TASK DIRECTIONS:
Could you return all of the records exactly, minus their images?

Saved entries
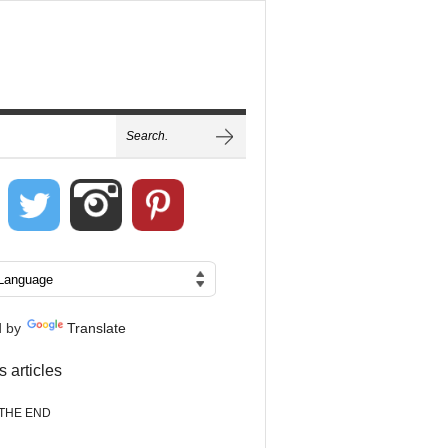
d by
Translate
s articles
THE END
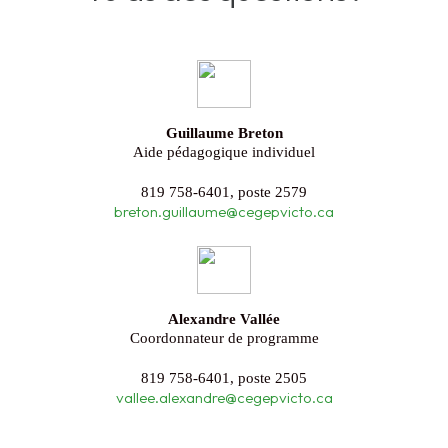
Guillaume Breton
Aide pédagogique individuel
819 758-6401, poste 2579
breton.guillaume@cegepvicto.ca
Alexandre Vallée
Coordonnateur de programme
819 758-6401, poste 2505
vallee.alexandre@cegepvicto.ca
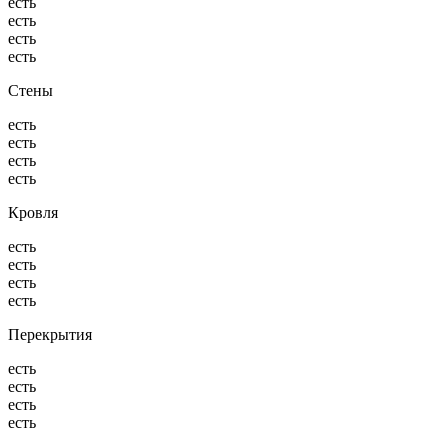
есть
есть
есть
есть
Стены
есть
есть
есть
есть
Кровля
есть
есть
есть
есть
Перекрытия
есть
есть
есть
есть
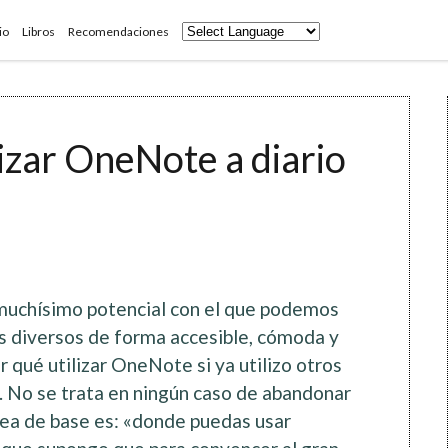
io
Libros
Recomendaciones
izar OneNote a diario
uchísimo potencial con el que podemos
s diversos de forma accesible, cómoda y
r qué utilizar OneNote si ya utilizo otros
. No se trata en ningún caso de abandonar
dea de base es: «donde puedas usar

RESULT OF THIS EXERCISE:
d by
Translate
s articles
THE END
Guillaume Breton
Aide pédagogique individuel
819 758-6401, poste 2579
breton.guillaume@cegepvicto.ca
Alexandre Vallée
Coordonnateur de programme
819 758-6401, poste 2505
vallee.alexandre@cegepvicto.ca
есть
есть
есть
есть
Стены
есть
есть
есть
есть
Кровля
есть
есть
есть
есть
Перекрытия
есть
есть
есть
есть
io
Libros
Recomendaciones
izar OneNote a diario
uchísimo potencial con el que podemos
s diversos de forma accesible, cómoda y
r qué utilizar OneNote si ya utilizo otros
. No se trata en ningún caso de abandonar
dea de base es: «donde puedas usar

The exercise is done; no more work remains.